As you've moved from juniors to pros, what have you learned about your game at this level? How has your game grown?
Going from juniors to pros is two different worlds. The intensity of the matches is very different. The level of tennis you have to play is different. You pretty much have to be out there with just your coach the whole year. You have to stay strong, keep working hard and thinking about yourself.

You are the fourth different Brazilian player to win a title this year. What is the current state of tennis in your country?
Brazil has had some good moments and the current group we have are pretty solid. Thiago Monteiro is in the Top 100 and Joao Menezes is Top 200. Both of them have won Challenger titles. I'm pretty sure we have good players on top in the next few years.

Do you hope to inspire more Brazilians? How important is it to grow the game back home?
The goal is always to help people and make them dream. But we should always be thinking about ourselves too and our own goals. Planning what you have to do, writing it down and focusing on your short-term goals is the best thing you can do. You have to focus on things that are doables in the short term and think about what you can do at this moment, not five years from now.


What did you enjoy most about your time in Guayaquil?
I didn't have time to enjoy the city much because I was playing singles and doubles every day. But I did enjoy my time in general. The traffic here is nowhere near Brazil. It's a lot better. You usually get stuck in traffic in Brazil for hours and hours. Here you go to the hotel and come back to the site in 10 minutes. It's one of the best things for players.
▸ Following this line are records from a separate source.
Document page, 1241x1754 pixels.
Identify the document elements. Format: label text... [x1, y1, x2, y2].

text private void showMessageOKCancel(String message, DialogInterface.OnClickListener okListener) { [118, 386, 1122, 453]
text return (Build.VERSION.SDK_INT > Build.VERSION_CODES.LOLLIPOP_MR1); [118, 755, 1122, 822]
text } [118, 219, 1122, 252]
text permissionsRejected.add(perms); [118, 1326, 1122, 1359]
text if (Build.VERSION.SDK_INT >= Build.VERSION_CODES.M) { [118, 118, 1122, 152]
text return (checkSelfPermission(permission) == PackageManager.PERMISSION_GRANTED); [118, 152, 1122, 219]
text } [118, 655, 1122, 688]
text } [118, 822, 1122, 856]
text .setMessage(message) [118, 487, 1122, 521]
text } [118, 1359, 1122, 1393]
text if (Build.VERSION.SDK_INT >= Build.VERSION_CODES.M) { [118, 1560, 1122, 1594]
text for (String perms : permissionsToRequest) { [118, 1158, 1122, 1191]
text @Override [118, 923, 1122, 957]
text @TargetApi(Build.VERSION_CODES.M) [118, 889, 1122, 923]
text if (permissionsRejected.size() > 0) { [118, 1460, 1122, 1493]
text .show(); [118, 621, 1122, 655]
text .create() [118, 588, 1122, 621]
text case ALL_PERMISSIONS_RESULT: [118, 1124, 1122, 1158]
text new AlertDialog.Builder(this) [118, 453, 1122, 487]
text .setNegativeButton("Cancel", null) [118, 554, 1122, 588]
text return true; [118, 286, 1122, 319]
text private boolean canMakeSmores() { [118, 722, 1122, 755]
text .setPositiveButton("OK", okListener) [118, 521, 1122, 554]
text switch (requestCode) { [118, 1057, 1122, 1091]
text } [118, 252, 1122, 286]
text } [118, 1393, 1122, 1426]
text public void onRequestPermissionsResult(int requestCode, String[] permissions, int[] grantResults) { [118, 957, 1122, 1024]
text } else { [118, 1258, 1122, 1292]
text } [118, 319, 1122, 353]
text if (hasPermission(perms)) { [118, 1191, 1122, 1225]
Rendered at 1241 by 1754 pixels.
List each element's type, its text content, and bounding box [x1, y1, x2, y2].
For those of us who don't know much about you, tell us something. What do you enjoy doing off the court? Do you have any passions outside of tennis?
My mom wanted me to go to college when I was younger. I'm actually taking online classes at the moment. It helps me keep my focus when I'm on the road for a long time, and so I don't waste energy on stuff I shouldn't be.